Assignment: Return every one of the following records word for word, and leave the pictures out of your answer.

Data:
-- Opening Marker --

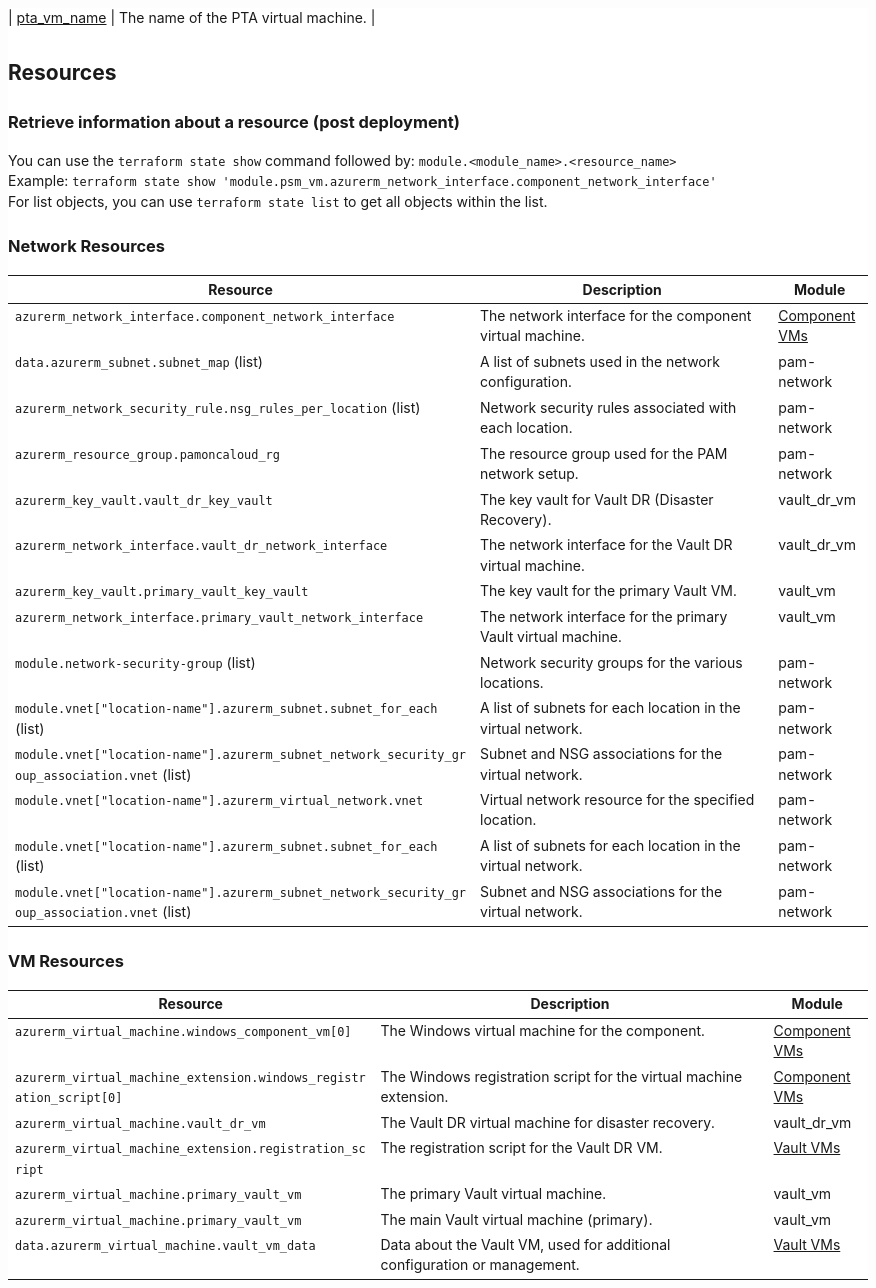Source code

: | <a name="output_pta_vm_name"></a> [pta\_vm\_name](#output\_pta\_vm\_name) | The name of the PTA virtual machine. |

## Resources

### Retrieve information about a resource (post deployment)
You can use the `terraform state show` command followed by: `module.<module_name>.<resource_name>`  
Example: `terraform state show 'module.psm_vm.azurerm_network_interface.component_network_interface'`  
For list objects, you can use `terraform state list` to get all objects within the list.

### Network Resources
| Resource                                                                                     | Description                                                  | Module                         |
|----------------------------------------------------------------------------------------------|-----------------------------------------------------------   |--------------------------------|
| `azurerm_network_interface.component_network_interface`                                      | The network interface for the component virtual machine.     | [Component VMs](#component-vms)|
| `data.azurerm_subnet.subnet_map` (list)                                                      | A list of subnets used in the network configuration.         | pam-network                    |
| `azurerm_network_security_rule.nsg_rules_per_location` (list)                                | Network security rules associated with each location.        | pam-network                    |
| `azurerm_resource_group.pamoncaloud_rg`                                                      | The resource group used for the PAM network setup.           | pam-network                    |
| `azurerm_key_vault.vault_dr_key_vault`                                                       | The key vault for Vault DR (Disaster Recovery).              | vault_dr_vm                    |
| `azurerm_network_interface.vault_dr_network_interface`                                       | The network interface for the Vault DR virtual machine.      | vault_dr_vm                    |
| `azurerm_key_vault.primary_vault_key_vault`                                                  | The key vault for the primary Vault VM.                      | vault_vm                       |
| `azurerm_network_interface.primary_vault_network_interface`                                  | The network interface for the primary Vault virtual machine. | vault_vm                       |
| `module.network-security-group` (list)                                                       | Network security groups for the various locations.           | pam-network                    |
| `module.vnet["location-name"].azurerm_subnet.subnet_for_each` (list)                         | A list of subnets for each location in the virtual network.  | pam-network                    |
| `module.vnet["location-name"].azurerm_subnet_network_security_group_association.vnet` (list) | Subnet and NSG associations for the virtual network.         | pam-network                    |
| `module.vnet["location-name"].azurerm_virtual_network.vnet`                                  | Virtual network resource for the specified location.         | pam-network                    |
| `module.vnet["location-name"].azurerm_subnet.subnet_for_each` (list)                         | A list of subnets for each location in the virtual network.  | pam-network                    |
| `module.vnet["location-name"].azurerm_subnet_network_security_group_association.vnet` (list) | Subnet and NSG associations for the virtual network.         | pam-network                    |

### VM Resources
| Resource                                                           | Description                                                               | Module                          |
|--------------------------------------------------------------------|---------------------------------------------------------------------------|---------------------------------|
| `azurerm_virtual_machine.windows_component_vm[0]`                  | The Windows virtual machine for the component.                            | [Component VMs](#component-vms) |
| `azurerm_virtual_machine_extension.windows_registration_script[0]` | The Windows registration script for the virtual machine extension.        | [Component VMs](#component-vms) |
| `azurerm_virtual_machine.vault_dr_vm`                              | The Vault DR virtual machine for disaster recovery.                       | vault_dr_vm                     |
| `azurerm_virtual_machine_extension.registration_script`            | The registration script for the Vault DR VM.                              | [Vault VMs](#vault-vms)         |
| `azurerm_virtual_machine.primary_vault_vm`                         | The primary Vault virtual machine.                                        | vault_vm                        |
| `azurerm_virtual_machine.primary_vault_vm`                         | The main Vault virtual machine (primary).                                 | vault_vm                        |
| `data.azurerm_virtual_machine.vault_vm_data`                       | Data about the Vault VM, used for additional configuration or management. | [Vault VMs](#vault-vms)         |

-- Closing Marker --

Your solution:
Source code

: | <a name="output_pta_vm_name"></a> [pta\_vm\_name](#output\_pta\_vm\_name) | The name of the PTA virtual machine. |

## Resources

### Retrieve information about a resource (post deployment)
You can use the `terraform state show` command followed by: `module.<module_name>.<resource_name>`  
Example: `terraform state show 'module.psm_vm.azurerm_network_interface.component_network_interface'`  
For list objects, you can use `terraform state list` to get all objects within the list.

### Network Resources
| Resource                                                                                     | Description                                                  | Module                         |
|----------------------------------------------------------------------------------------------|-----------------------------------------------------------   |--------------------------------|
| `azurerm_network_interface.component_network_interface`                                      | The network interface for the component virtual machine.     | [Component VMs](#component-vms)|
| `data.azurerm_subnet.subnet_map` (list)                                                      | A list of subnets used in the network configuration.         | pam-network                    |
| `azurerm_network_security_rule.nsg_rules_per_location` (list)                                | Network security rules associated with each location.        | pam-network                    |
| `azurerm_resource_group.pamoncaloud_rg`                                                      | The resource group used for the PAM network setup.           | pam-network                    |
| `azurerm_key_vault.vault_dr_key_vault`                                                       | The key vault for Vault DR (Disaster Recovery).              | vault_dr_vm                    |
| `azurerm_network_interface.vault_dr_network_interface`                                       | The network interface for the Vault DR virtual machine.      | vault_dr_vm                    |
| `azurerm_key_vault.primary_vault_key_vault`                                                  | The key vault for the primary Vault VM.                      | vault_vm                       |
| `azurerm_network_interface.primary_vault_network_interface`                                  | The network interface for the primary Vault virtual machine. | vault_vm                       |
| `module.network-security-group` (list)                                                       | Network security groups for the various locations.           | pam-network                    |
| `module.vnet["location-name"].azurerm_subnet.subnet_for_each` (list)                         | A list of subnets for each location in the virtual network.  | pam-network                    |
| `module.vnet["location-name"].azurerm_subnet_network_security_group_association.vnet` (list) | Subnet and NSG associations for the virtual network.         | pam-network                    |
| `module.vnet["location-name"].azurerm_virtual_network.vnet`                                  | Virtual network resource for the specified location.         | pam-network                    |
| `module.vnet["location-name"].azurerm_subnet.subnet_for_each` (list)                         | A list of subnets for each location in the virtual network.  | pam-network                    |
| `module.vnet["location-name"].azurerm_subnet_network_security_group_association.vnet` (list) | Subnet and NSG associations for the virtual network.         | pam-network                    |

### VM Resources
| Resource                                                           | Description                                                               | Module                          |
|--------------------------------------------------------------------|---------------------------------------------------------------------------|---------------------------------|
| `azurerm_virtual_machine.windows_component_vm[0]`                  | The Windows virtual machine for the component.                            | [Component VMs](#component-vms) |
| `azurerm_virtual_machine_extension.windows_registration_script[0]` | The Windows registration script for the virtual machine extension.        | [Component VMs](#component-vms) |
| `azurerm_virtual_machine.vault_dr_vm`                              | The Vault DR virtual machine for disaster recovery.                       | vault_dr_vm                     |
| `azurerm_virtual_machine_extension.registration_script`            | The registration script for the Vault DR VM.                              | [Vault VMs](#vault-vms)         |
| `azurerm_virtual_machine.primary_vault_vm`                         | The primary Vault virtual machine.                                        | vault_vm                        |
| `azurerm_virtual_machine.primary_vault_vm`                         | The main Vault virtual machine (primary).                                 | vault_vm                        |
| `data.azurerm_virtual_machine.vault_vm_data`                       | Data about the Vault VM, used for additional configuration or management. | [Vault VMs](#vault-vms)         |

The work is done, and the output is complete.